_Input material_
=-=-=-=-=

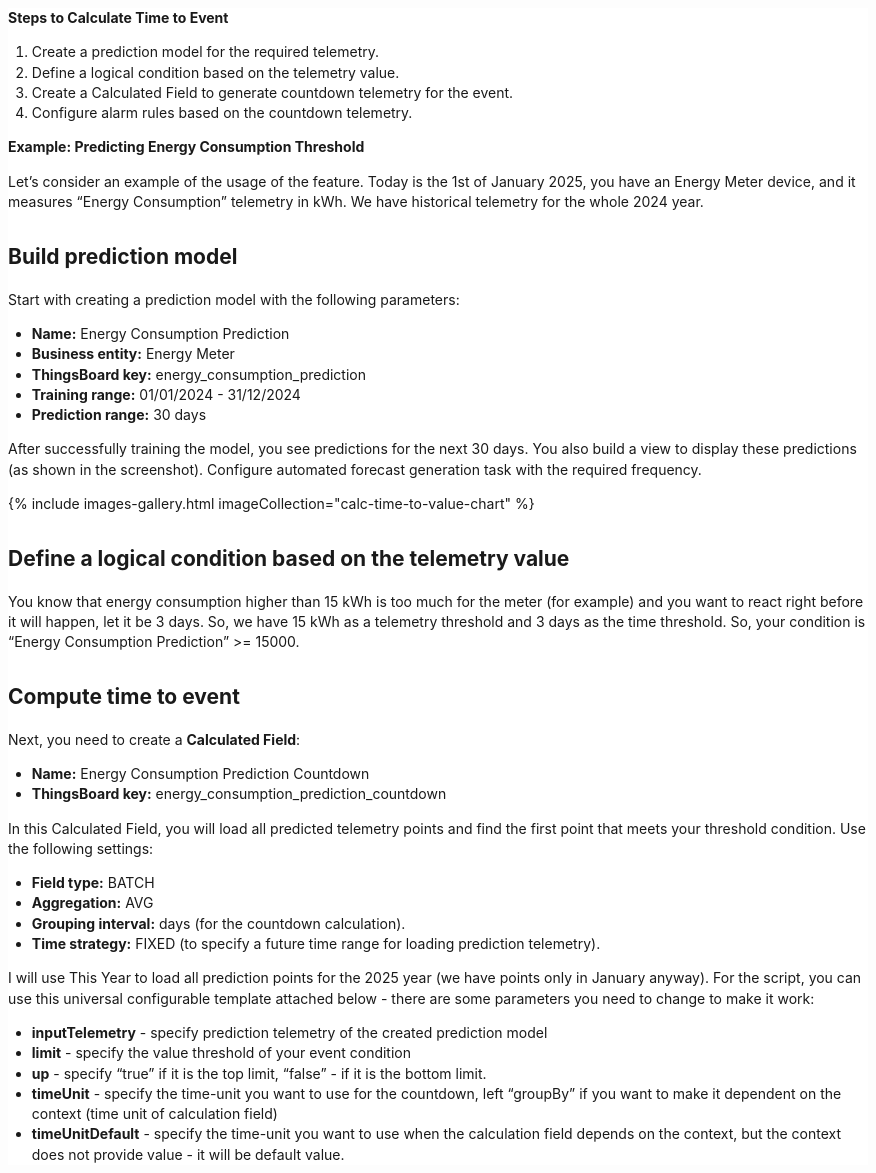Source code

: **Steps to Calculate Time to Event**

1. Create a prediction model for the required telemetry.
2. Define a logical condition based on the telemetry value.
3. Create a Calculated Field to generate countdown telemetry for the event.
4. Configure alarm rules based on the countdown telemetry.

**Example: Predicting Energy Consumption Threshold**

Let’s consider an example of the usage of the feature. Today is the 1st of January 2025, you have an Energy Meter device, and it measures “Energy Consumption” telemetry in kWh. We have historical telemetry for the whole 2024 year. 

## Build prediction model 

Start with creating a prediction model with the following parameters:

  * **Name:** Energy Consumption Prediction
  * **Business entity:** Energy Meter
  * **ThingsBoard key:** energy_consumption_prediction
  * **Training range:** 01/01/2024 - 31/12/2024
  * **Prediction range:** 30 days

After successfully training the model, you see predictions for the next 30 days. You also build a view to display these predictions (as shown in the screenshot). Configure automated forecast generation task with the required frequency.

{% include images-gallery.html imageCollection="calc-time-to-value-chart" %}

## Define a logical condition based on the telemetry value 

You know that energy consumption higher than 15 kWh is too much for the meter (for example) and you want to react right before it will happen, let it be 3 days. So, we have 15 kWh as a telemetry threshold and 3 days as the time threshold. So, your condition is “Energy Consumption Prediction” >= 15000.

## Compute time to event

Next, you need to create a **Calculated Field**:
  * **Name:** Energy Consumption Prediction Countdown
  * **ThingsBoard key:** energy_consumption_prediction_countdown

In this Calculated Field, you will load all predicted telemetry points and find the first point that meets your threshold condition. Use the following settings:
* **Field type:** BATCH
* **Aggregation:** AVG
* **Grouping interval:** days (for the countdown calculation).
* **Time strategy:** FIXED (to specify a future time range for loading prediction telemetry).

I will use This Year to load all prediction points for the 2025 year (we have points only in January anyway). For the script, you can use this universal configurable template attached below - there are some parameters you need to change to make it work:
* **inputTelemetry** - specify prediction telemetry of the created prediction model
* **limit** - specify the value threshold of your event condition
* **up** - specify “true” if it is the top limit, “false” - if it is the bottom limit.
* **timeUnit** - specify the time-unit you want to use for the countdown, left “groupBy” if you want to make it dependent on the context (time unit of calculation field)
* **timeUnitDefault** - specify the time-unit you want to use when the calculation field depends on the context, but the context does not provide value - it will be default value.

=-=-=-=-=

_Exercise details_
Please give back exactly the lines of the listing above that run from the one containing "created prediction model" through the one containing "the bottom limit.", and only those.

_Your response_
* **inputTelemetry** - specify prediction telemetry of the created prediction model
* **limit** - specify the value threshold of your event condition
* **up** - specify “true” if it is the top limit, “false” - if it is the bottom limit.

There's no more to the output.